CINÉMA

« Jessica Forever » – Envers et contre tout

Figures poignantes d’un cinéma français qui se renouvèle, Jessica Forever, est le premier long-métrage Jonathan Vinel et Caroline Poggi, récemment présenté à la Berlinale ainsi qu’au Toronto International Film Festival.

On les avait déjà vu à l’oeuvre dans l’onirique triptyque Ultra Rêve, aux cotés des talentueux Bertrand Mandico et Yann Gonzalez, inscrivant ce duo de réalisateurs dans un cinéma de genre bien défini, imprégné d’un psychédélisme et d’une esthétique à toute épreuve, ces deux jeunes réalisateurs réitère avec Jessica Forever leurs premières réussites.

Jessica (Aomi Muyock) est celle qui a consacré sa vie, s’est dévouée à l’aide des garçons orphelins, anciens monstres capables alors des pires atrocités, parias de la société poursuivies par des forces spéciales. Elle est celle qui leur confère une seconde chance dans un monde qui leur a tout ôté.

© Le Pacte

Au premier abord Jessica Forever fait figure d’ovni, une succession d’images curieuses mais pour le moins attrayantes. Un trip imprégné de culture pop et d’un sens du visuel rigoureux. Sous ses airs faussés d’hommage audacieux aux héroïnes de jeux vidéos, le film se révèle finalement d’une puissance sans pareille, un beau tour de force pour ce projet de longue durée écrit en 2014, et tourné en il y a deux ans.

Tout reconstruire

Si le personnage de Jessica, entouré d’hommes plus ou moins jeunes, peut au premier abord, sembler être le fil conducteur de cette histoire, ceux-ci coexistent les uns pour les autres, les uns avec les autres. Dans un simulacre de sécurité, formant une famille de onze, une famille peu conventionnelle qui répond pourtant à un mal-être contemporain, celui d’un vivre ensemble impossible, d’un dialogue rompu, chacun cherche à se reconstruire.

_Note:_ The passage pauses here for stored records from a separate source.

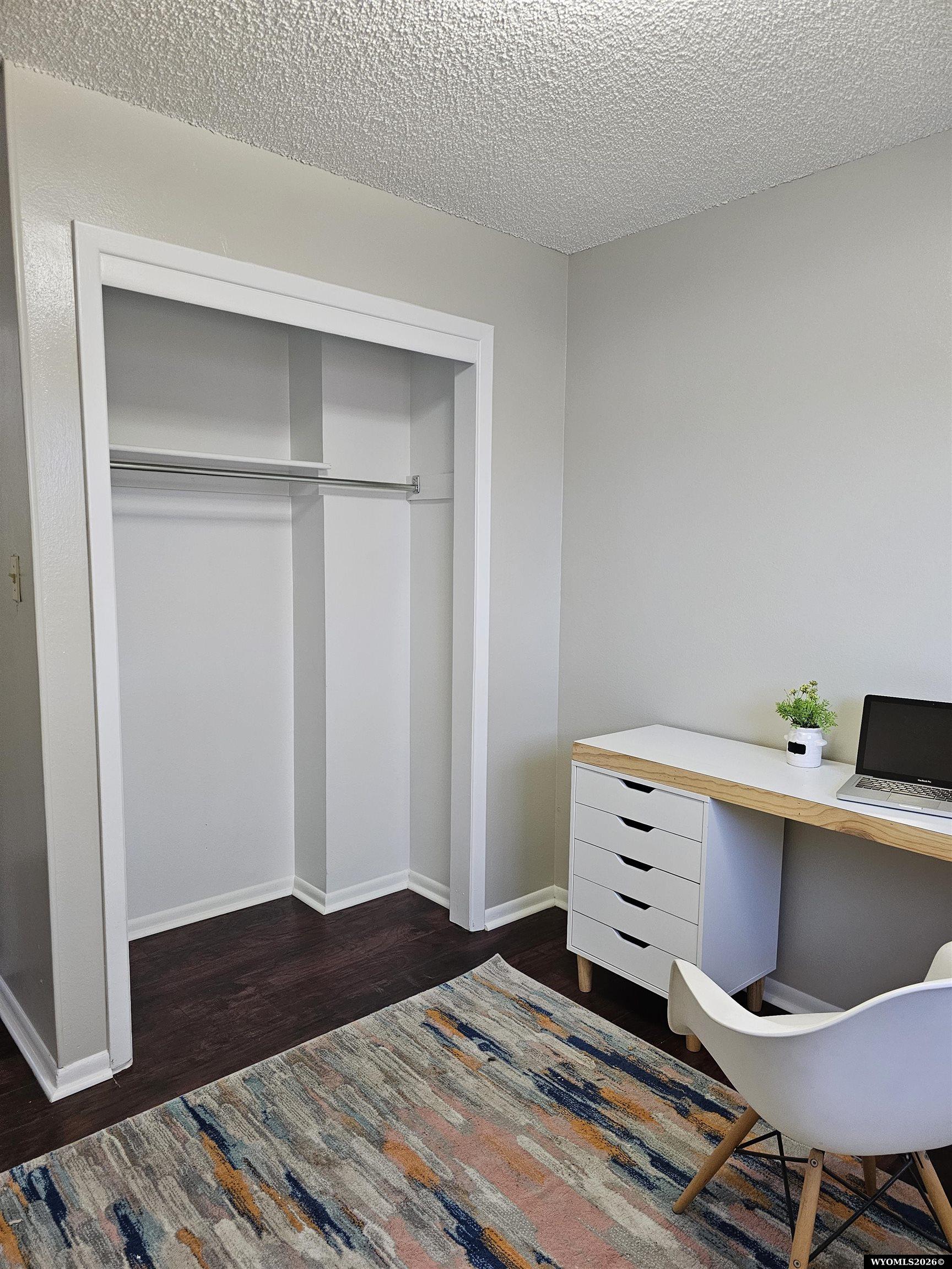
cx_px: 476
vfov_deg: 73.9
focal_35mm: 23
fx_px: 843
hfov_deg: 58.9
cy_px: 634
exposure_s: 1/120
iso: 320
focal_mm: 6.3
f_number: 1.7
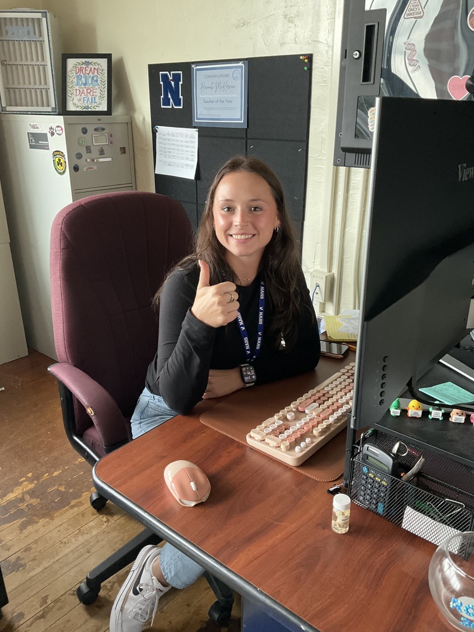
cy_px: 316
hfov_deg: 48.2
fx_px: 529
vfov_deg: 61.7
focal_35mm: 29
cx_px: 237
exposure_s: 1/60
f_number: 1.8
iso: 125
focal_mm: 3
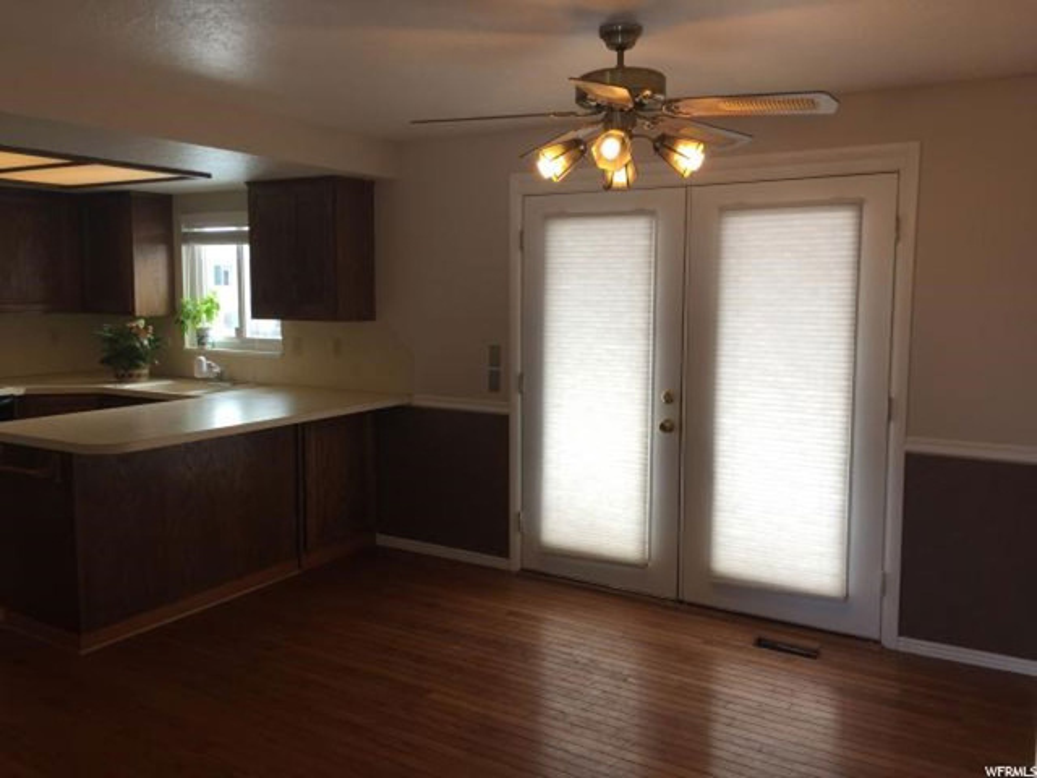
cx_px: 518
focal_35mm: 29
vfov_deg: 48.2
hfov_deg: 61.7
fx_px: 869
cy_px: 389
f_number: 2.2
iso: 32
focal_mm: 4.15
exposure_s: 1/120
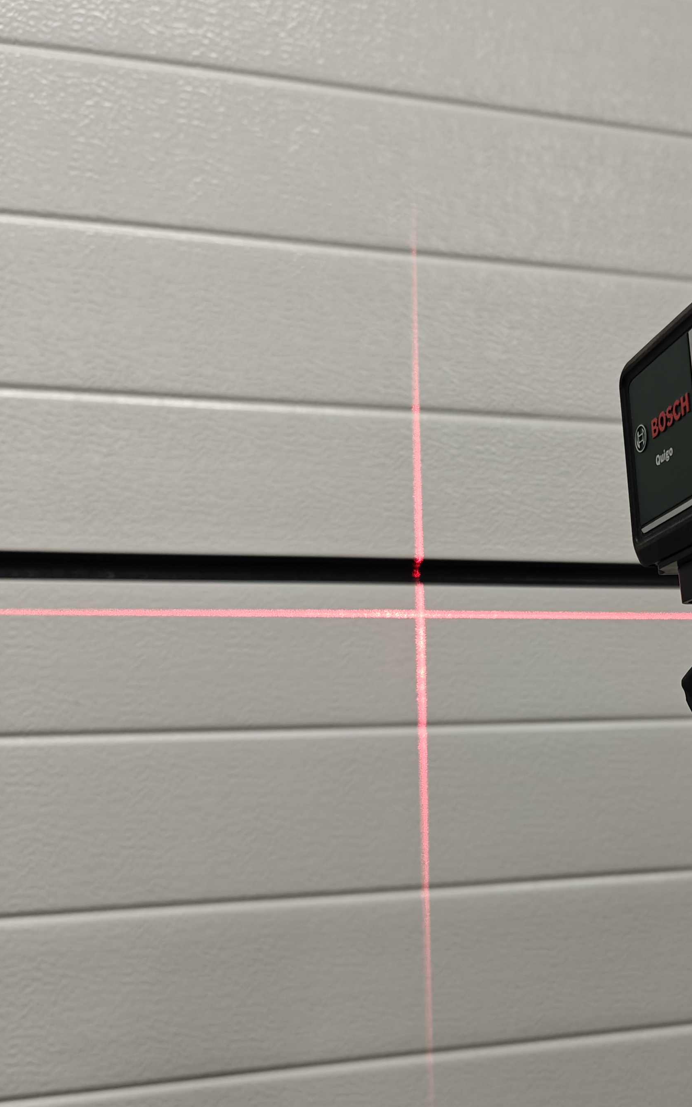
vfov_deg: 52.2
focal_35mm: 37
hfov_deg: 32.6
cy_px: 685
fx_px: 1116
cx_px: 628
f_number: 1.6
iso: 160
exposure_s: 1/100
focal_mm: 6.06
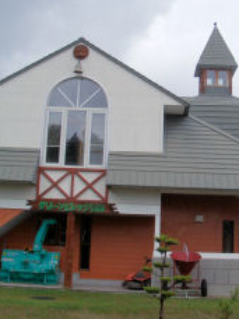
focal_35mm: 59
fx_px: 543
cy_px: 139
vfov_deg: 32.7
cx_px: 158
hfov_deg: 24.7
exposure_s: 1/640
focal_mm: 5.8
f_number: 4.3
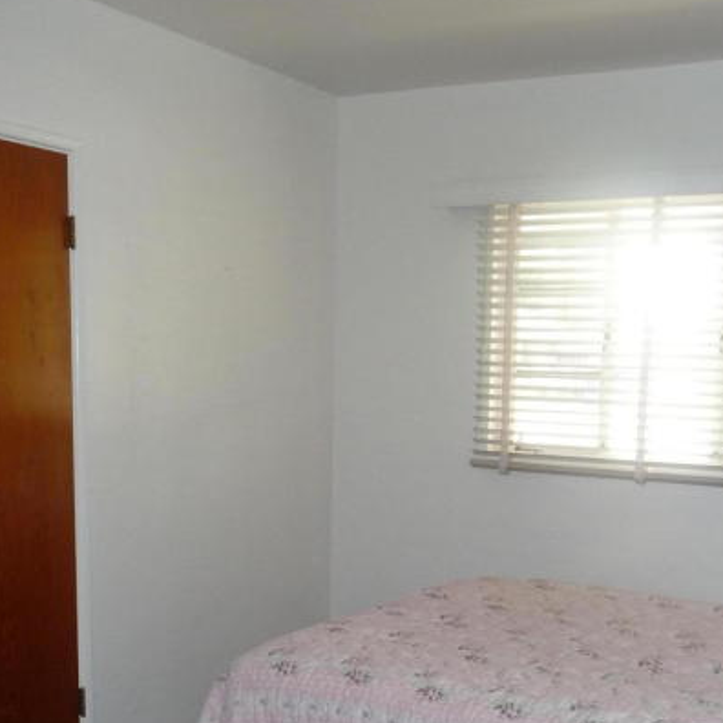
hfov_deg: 35.2
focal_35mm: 48
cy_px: 571
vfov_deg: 34.3
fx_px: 1134
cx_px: 429
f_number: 3.3
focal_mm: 4.7
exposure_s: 1/30
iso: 200
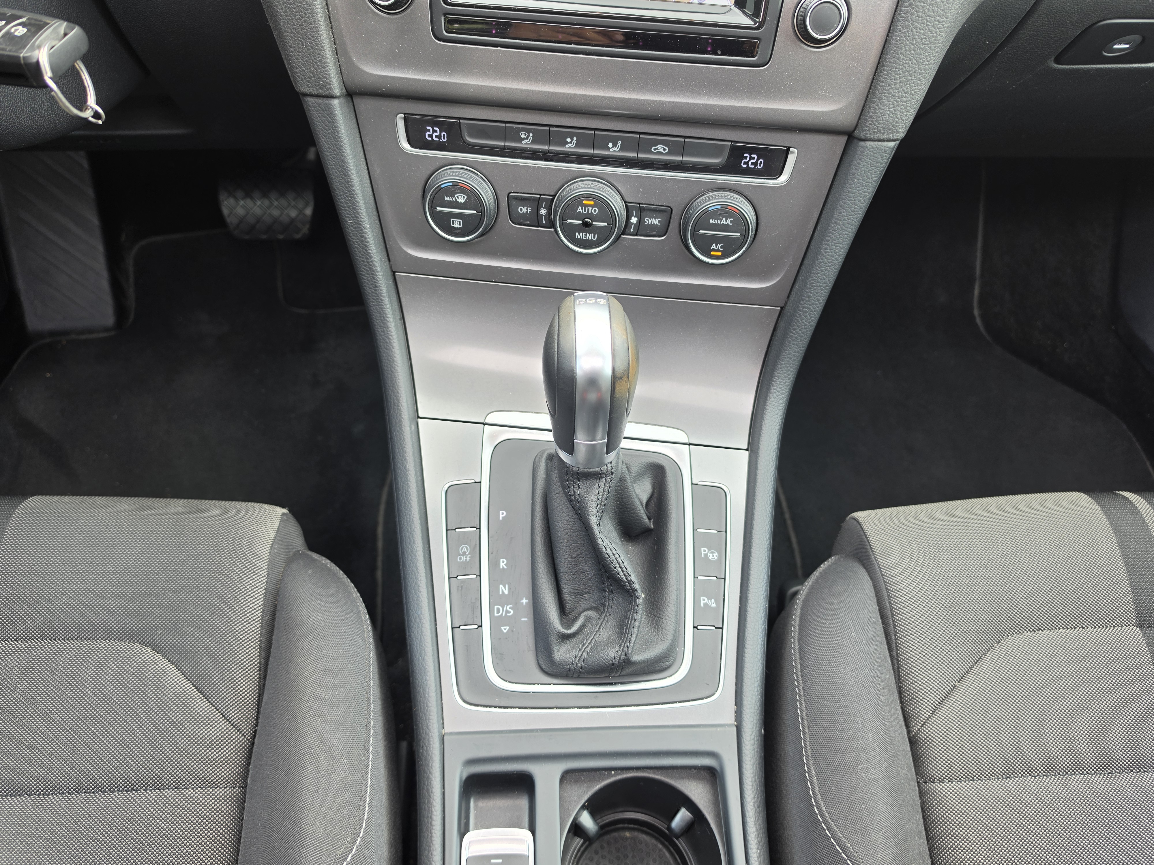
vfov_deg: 58.9
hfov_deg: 73.9
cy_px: 432
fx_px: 767
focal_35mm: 23
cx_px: 577
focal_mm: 6.5
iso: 16
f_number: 1.4
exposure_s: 1/55.9
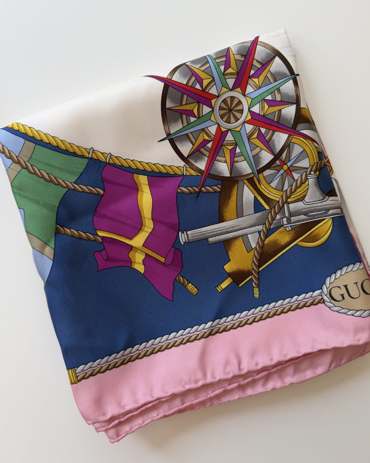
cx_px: 188
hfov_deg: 54.9
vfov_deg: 66.0
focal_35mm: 26
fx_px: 356
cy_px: 221
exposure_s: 1/270
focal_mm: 6.76
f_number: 1.78
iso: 64
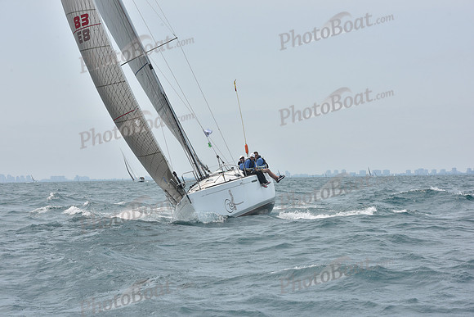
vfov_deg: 13.7
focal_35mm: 100
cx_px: 237
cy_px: 158
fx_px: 1317
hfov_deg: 20.4
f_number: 11
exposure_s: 1/800
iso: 250
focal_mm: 100
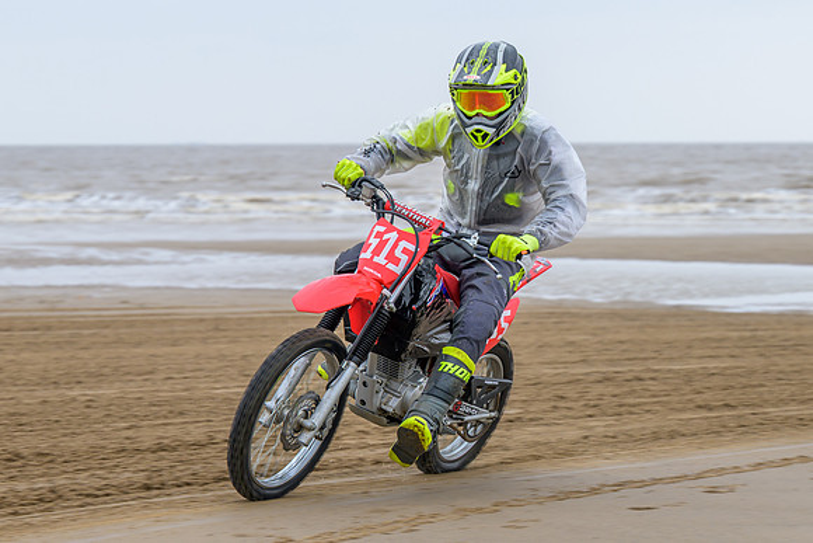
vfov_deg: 10.0
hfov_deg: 14.9
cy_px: 286
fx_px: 3103
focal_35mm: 137
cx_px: 312
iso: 100
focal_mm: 74
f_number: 4
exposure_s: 1/250
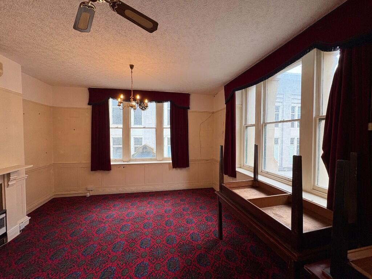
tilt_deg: -0.6
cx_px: 186
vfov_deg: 85.7
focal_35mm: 14
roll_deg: -0.1
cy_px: 140
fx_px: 150
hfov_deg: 102.1
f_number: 2.2
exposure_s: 1/100
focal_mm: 2.22
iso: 100
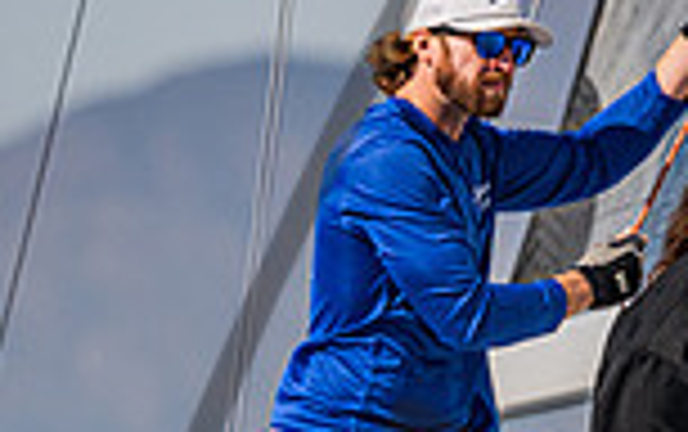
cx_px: 477
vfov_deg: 1.2
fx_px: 21061
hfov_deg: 1.9
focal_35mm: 1122
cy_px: 466
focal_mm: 290
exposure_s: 1/4000
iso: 320
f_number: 5.3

Ce premier long-métrage se veut être un film nécessaire empreint d’un regard nouveau sur la vulnérabilité, en particulier celle des hommes. La violence, sujet préexistant du film, est bien souvent éteinte cachée sous des muscles, des traits de caractères, des blessures. Cette vulnérabilité devient alors une carapace, constituant de nouveaux moyens d’expression entre les individus, elle se masque sous une légèreté exacerbée, combattant une masculinité toxique trop souvent échauffée au cinéma.

Visuellement le film est un sans faute, murement réfléchi. L’image est douce amère, les plans se rapprochent et donnent à voir des tableaux, des photos de famille presque, des paysages, des représentations sécurisantes. ; d’autres plus crues, où le sang côtoie la douleur, mais ce sans jamais choquer, sans jamais basculer dans la vulgarité. Un soin pointilleux est également accordé aux thèmes musicaux qui ponctuent ce long-métrage, des morceaux qui accentuent toujours plus justement les émotions transmises par celui-ci.

Génération(s)

Jessica Forever convoque des dimensions réconfortantes, celles des années 90, d’une enfance passée entre les zones pavillonnaires et les centres commerciaux, celle de la bétonisation extrême. Un monde d’objets quotidiens érigés ici en icônes, des images édulcorées, des paquets de céréales, des jouets convoités. Ce long métrage en appelle ici aux jeux vidéos, et au jeu en général, le film joue avec nos sens conviant des entités que l’on connait bien, mêlant ces objets, des figures du quotidiens détournés de leur réalité concrète.

C’est un moyen de se confronter à une nostalgie constante, à des éléments d’un passé personnel mais aussi, générationnel, pas une génération précise mais plus celle d’une perte de repère. Le film évolue ainsi dans des décors bien connus des réalisateurs, Toulouse, dont est originaire Jonathan Vinel, et les paysages sauvages de la Corse, où a grandi Caroline Poggi.

Jessica Forever est une fresque impressionnante sur nos maux actuels, transposés ici dans une réalité annexe déconcertante. Sans être ouvertement politique ce premier long métrage est éperdument social, questionnant le rapport aux autres, et les modes de vie. Un conte d’idéaux convergents où la désolation nous engage à sauvegarder le peu de beauté qu’il nous reste alors.